Climate Change Advocacy is Global Health Advocacy
COVID-19 pandemic reveals scarcity in resources to maintain good hygiene, health
Posted on Mar 19, 2021
At Partners In Health, Earth Day is a moment to reflect on the intersection of climate change and global health, in that those most affected by natural disasters and disease are often marginalized communities.
That’s why PIH, more than ever during the COVID-19 pandemic, is urging greater global collaboration so that work toward climate justice prioritizes the world’s most vulnerable and addresses health concerns that extend far beyond clinical care.
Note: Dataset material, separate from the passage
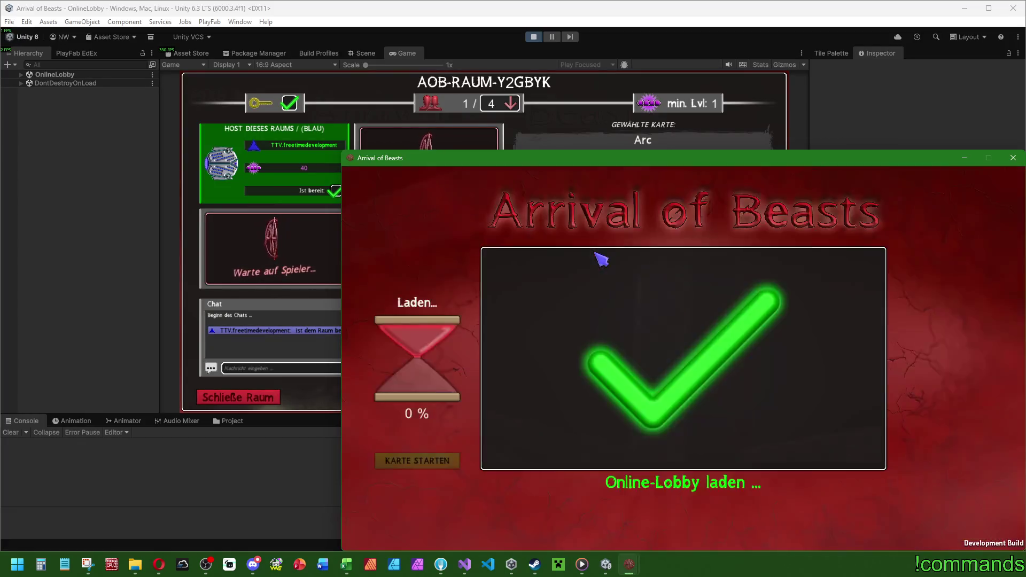
Step: Join two more clients to room AOB-RAUM-Y2GBYK with its PIN, filling it to Spieler 4
{"action": "mouse_move", "coordinate": [629, 564]}
{"action": "left_click", "coordinate": [554, 502]}
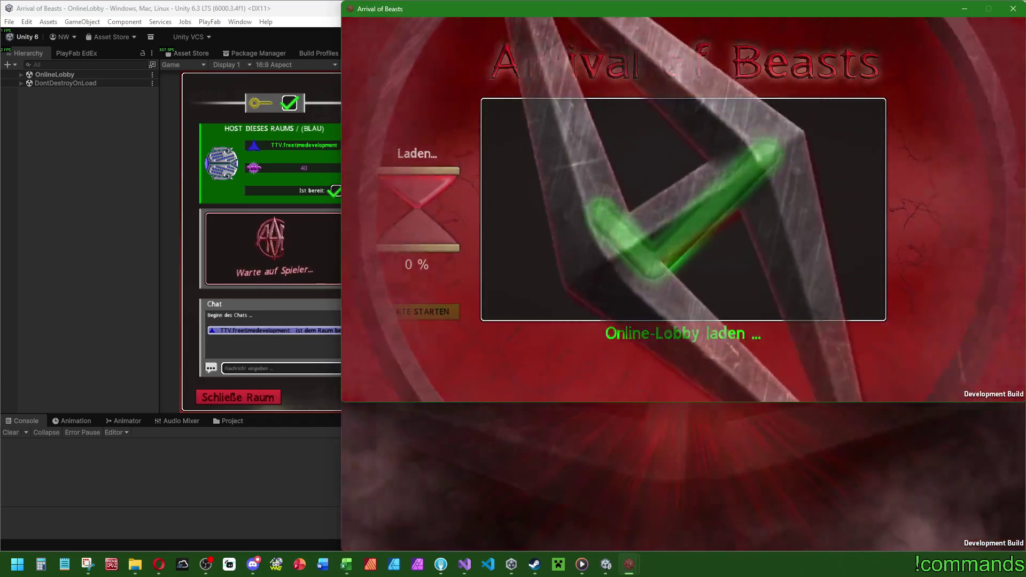
{"action": "mouse_move", "coordinate": [629, 565]}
“All rights and social justice issues are interdependent and therefore require collective action,” said Joel Curtain, PIH’s director of advocacy. “Achieving health equity also requires environmental, social, racial, and economic justice.”
As a social justice organization that strengthens health systems, provides and supports medical care, and trains local health care workers in 11 countries around the world, PIH has a firsthand view of how the global climate crisis affects human health—from the increased frequency of devastating natural disasters to rising air pollution, food insecurity, and clean water scarcity.
PIH staff and clinicians see the evidence through cholera outbreaks after devastating floods; HIV and tuberculosis epidemics fueled by malnutrition and air pollution; and rampant malaria amid severe rainy seasons, floods, and deadly storms.
And now, as the world battles COVID-19 and scrambles for resources like clean water to maintain good hygiene, it has never been more evident that pandemics highlight inequality and injustice on a global level—and the communities that bear the greatest burdens are those that systemically have received the least support.
In recognition of Earth Day, PIH strongly believes that we can cure the world's worst injustices, together, by addressing planetary health as essential to humanity’s health—and ensuring health as a human right.